MIAMI, Florida (July 31, 2019)—The Inter American Press Association (IAPA) today condemned an attack on the Teletica television channel, an unusual act of violence in Costa Rica and urged the authorities to promptly investigate the matter, determine the motives and thus guarantee respect for press freedom and the practice of journalism.
IAPA President María Elvira Domínguez, editor of the Cali, Colombia, newspaper El País, condemned the attack and called on the authorities "to investigate in depth and urgently to determine the motive for the attack, a very serious act in a country where journalists and media are not used to being subjected to acts of violence."

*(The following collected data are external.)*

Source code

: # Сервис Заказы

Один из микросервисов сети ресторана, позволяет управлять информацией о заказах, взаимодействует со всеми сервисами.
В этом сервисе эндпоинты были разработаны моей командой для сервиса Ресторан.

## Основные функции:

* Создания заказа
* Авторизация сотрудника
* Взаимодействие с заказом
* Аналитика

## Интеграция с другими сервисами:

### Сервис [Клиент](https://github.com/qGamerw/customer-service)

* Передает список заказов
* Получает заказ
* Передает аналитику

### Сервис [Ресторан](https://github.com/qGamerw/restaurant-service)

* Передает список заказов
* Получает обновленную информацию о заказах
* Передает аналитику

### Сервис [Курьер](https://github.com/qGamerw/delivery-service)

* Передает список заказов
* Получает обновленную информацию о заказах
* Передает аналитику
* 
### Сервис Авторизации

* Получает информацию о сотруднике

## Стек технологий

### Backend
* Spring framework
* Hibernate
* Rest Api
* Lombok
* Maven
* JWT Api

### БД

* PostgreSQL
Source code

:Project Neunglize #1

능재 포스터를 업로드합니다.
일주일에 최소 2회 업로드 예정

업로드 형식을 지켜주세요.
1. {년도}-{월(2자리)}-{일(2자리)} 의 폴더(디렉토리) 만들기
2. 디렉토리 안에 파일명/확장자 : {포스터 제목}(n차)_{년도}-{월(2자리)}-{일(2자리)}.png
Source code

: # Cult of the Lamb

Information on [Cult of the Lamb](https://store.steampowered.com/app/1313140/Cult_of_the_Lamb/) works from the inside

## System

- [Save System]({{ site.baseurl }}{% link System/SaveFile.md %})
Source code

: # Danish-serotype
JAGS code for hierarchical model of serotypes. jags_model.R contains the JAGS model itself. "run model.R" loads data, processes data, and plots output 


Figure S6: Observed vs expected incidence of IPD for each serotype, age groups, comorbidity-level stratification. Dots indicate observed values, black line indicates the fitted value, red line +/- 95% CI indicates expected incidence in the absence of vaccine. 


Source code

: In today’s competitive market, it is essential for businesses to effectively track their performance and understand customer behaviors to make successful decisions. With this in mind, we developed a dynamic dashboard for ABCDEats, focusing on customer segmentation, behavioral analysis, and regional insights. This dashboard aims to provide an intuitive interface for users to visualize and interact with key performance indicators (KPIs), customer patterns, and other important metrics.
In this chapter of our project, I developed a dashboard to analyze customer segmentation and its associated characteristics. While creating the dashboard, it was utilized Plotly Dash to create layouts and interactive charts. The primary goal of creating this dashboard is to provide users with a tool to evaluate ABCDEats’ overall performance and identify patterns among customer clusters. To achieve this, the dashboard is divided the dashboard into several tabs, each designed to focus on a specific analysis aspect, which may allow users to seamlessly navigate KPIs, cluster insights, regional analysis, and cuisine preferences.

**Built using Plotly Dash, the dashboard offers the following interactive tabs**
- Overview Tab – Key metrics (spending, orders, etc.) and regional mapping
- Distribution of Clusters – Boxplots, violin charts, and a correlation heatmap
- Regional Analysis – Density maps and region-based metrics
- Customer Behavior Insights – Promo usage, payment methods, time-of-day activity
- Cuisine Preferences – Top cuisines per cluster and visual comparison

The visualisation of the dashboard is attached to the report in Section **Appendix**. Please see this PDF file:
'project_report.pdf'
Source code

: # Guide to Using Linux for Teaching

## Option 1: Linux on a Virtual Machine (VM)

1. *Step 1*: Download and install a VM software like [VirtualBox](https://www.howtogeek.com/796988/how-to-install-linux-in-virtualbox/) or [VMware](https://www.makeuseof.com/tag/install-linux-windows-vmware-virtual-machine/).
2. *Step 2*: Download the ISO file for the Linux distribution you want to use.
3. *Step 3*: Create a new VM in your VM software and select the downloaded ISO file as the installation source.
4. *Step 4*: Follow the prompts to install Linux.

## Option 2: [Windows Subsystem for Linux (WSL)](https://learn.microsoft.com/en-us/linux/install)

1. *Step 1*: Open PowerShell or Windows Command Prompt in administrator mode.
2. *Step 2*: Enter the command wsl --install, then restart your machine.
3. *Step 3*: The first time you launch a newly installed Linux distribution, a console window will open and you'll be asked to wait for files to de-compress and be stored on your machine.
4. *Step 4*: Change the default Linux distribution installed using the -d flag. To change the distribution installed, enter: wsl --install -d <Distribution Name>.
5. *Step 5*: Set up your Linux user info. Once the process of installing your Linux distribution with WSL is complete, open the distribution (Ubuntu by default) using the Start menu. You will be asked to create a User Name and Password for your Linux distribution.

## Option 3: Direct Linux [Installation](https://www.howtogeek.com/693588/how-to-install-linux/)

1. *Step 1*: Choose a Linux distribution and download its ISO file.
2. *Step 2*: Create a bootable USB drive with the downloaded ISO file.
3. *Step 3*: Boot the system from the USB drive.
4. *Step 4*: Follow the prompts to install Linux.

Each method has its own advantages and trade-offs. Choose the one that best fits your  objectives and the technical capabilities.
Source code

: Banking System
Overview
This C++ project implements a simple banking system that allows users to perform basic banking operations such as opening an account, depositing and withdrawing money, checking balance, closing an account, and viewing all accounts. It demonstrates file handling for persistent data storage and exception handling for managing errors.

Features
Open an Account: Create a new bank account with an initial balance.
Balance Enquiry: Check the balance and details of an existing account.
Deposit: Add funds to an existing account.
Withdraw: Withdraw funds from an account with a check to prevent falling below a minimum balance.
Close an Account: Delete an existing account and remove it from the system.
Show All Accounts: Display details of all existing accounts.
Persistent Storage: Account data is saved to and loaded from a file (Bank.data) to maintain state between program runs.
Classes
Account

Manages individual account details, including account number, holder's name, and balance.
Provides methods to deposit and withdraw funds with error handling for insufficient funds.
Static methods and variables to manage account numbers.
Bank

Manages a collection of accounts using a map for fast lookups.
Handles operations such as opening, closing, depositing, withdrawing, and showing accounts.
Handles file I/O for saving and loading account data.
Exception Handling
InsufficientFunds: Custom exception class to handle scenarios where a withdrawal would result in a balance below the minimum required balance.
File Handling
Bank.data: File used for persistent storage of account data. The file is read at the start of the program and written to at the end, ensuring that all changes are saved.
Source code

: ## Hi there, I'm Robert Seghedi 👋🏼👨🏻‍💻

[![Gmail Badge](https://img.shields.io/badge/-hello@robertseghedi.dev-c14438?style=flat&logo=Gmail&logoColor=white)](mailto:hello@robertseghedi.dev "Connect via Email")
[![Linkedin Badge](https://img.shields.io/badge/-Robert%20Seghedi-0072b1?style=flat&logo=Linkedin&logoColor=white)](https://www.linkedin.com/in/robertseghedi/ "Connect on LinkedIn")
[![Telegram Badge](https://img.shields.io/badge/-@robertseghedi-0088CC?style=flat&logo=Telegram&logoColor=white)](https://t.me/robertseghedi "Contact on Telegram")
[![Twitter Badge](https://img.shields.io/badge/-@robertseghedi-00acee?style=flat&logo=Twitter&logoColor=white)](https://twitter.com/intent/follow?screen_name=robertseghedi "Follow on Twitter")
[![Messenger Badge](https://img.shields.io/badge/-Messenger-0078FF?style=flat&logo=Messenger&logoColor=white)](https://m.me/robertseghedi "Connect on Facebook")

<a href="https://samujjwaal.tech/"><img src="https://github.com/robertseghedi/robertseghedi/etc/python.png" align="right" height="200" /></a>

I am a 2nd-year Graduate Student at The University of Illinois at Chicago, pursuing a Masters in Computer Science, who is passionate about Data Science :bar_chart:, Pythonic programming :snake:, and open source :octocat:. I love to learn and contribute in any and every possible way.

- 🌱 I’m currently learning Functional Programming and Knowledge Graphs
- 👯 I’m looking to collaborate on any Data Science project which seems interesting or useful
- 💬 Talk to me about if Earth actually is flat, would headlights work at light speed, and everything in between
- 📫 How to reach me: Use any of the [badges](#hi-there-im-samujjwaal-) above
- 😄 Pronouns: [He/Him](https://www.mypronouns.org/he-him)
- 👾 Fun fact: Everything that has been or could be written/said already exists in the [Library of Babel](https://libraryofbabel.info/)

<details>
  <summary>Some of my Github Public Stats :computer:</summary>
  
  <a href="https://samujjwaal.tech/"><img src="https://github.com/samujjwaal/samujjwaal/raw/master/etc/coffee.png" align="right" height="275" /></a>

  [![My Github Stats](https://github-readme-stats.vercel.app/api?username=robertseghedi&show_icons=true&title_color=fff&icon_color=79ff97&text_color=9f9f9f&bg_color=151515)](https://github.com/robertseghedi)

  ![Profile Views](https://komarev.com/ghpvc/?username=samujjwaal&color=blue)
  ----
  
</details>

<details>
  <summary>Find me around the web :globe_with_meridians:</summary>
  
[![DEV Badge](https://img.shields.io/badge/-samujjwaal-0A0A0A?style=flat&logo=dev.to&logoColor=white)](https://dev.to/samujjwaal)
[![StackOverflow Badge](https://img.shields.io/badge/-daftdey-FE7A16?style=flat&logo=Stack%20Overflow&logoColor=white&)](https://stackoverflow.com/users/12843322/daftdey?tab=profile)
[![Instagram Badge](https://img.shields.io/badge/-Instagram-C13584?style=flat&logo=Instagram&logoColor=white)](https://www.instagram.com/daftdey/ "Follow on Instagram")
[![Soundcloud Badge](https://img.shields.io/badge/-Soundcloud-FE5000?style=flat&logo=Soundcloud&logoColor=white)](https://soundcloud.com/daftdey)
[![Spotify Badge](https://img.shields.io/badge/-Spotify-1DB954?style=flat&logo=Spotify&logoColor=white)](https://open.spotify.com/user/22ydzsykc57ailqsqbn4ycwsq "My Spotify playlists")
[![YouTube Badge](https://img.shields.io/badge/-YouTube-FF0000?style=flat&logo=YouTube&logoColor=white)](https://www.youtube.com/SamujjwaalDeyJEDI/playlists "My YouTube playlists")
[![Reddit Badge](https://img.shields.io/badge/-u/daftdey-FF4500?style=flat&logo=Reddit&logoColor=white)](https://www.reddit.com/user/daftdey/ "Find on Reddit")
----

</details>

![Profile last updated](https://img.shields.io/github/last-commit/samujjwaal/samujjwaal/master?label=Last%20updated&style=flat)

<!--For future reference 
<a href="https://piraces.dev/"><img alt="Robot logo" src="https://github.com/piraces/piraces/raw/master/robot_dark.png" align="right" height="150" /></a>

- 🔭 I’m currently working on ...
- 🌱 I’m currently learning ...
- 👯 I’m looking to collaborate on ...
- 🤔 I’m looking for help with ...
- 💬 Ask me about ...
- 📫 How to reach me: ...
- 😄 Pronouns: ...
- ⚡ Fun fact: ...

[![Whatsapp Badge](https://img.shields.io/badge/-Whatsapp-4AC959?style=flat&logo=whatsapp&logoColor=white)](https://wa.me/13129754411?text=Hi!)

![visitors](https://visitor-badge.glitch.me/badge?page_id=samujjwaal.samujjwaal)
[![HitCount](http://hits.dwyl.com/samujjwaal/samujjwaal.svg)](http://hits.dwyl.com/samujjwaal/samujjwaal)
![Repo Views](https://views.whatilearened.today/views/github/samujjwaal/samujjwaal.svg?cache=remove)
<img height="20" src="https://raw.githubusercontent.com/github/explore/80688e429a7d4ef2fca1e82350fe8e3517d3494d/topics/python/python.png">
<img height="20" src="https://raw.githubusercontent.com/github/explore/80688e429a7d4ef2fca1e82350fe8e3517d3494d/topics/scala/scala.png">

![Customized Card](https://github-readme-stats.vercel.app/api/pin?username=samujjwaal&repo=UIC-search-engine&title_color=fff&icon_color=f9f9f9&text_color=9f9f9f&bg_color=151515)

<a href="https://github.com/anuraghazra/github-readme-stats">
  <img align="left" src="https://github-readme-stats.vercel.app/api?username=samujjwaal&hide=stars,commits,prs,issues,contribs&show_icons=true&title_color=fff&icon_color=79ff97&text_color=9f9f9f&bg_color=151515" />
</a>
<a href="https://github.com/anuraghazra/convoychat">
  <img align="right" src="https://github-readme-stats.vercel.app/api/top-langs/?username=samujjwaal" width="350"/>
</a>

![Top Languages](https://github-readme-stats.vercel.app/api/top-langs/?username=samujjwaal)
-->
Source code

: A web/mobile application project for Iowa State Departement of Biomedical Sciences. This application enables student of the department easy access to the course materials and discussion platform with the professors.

An explosive device was detonated on July 27 at around 11:30 p.m. that damaged one of the television station's windows. No one was injured. According to judicial authorities three persons were caught on video as they were placing the artifact on an electric light post at some five yards from Teletica.
For his part the chairman of the IAPA's Committee on Freedom of the Press and Information, Roberto Rock, editor of the news portal La Silla Rota, asked the authorities to investigate the attack and determine if it could have been in reprisal against Nicaraguan journalist in exile Carlos Fernando Chamorro, an editor who produces on Teletica its program "Esta Noche y Esta Semana" (Tonight and This Week) disseminated on YouTube and other social media, as suggested by the organization International Amnesty. Chamorro is in exile in Costa Rica since January this year, after the Ortega government' police force raided and destroyed his offices in Managua.
Domínguez and Rock agreed that independently of the theory that the attack centers on an act against Chamorro the authorities should investigate all the facts in this unusual act in Costa Rica in order to rule out and avoid there being in the country a violent trend against press freedom.
The IAPA is a not-for-profit organization dedicated to the defense and promotion of freedom of the press and of expression in the Americas. It is made up of more than 1,300 publications from throughout the Western Hemisphere and is based in Miami, Florida.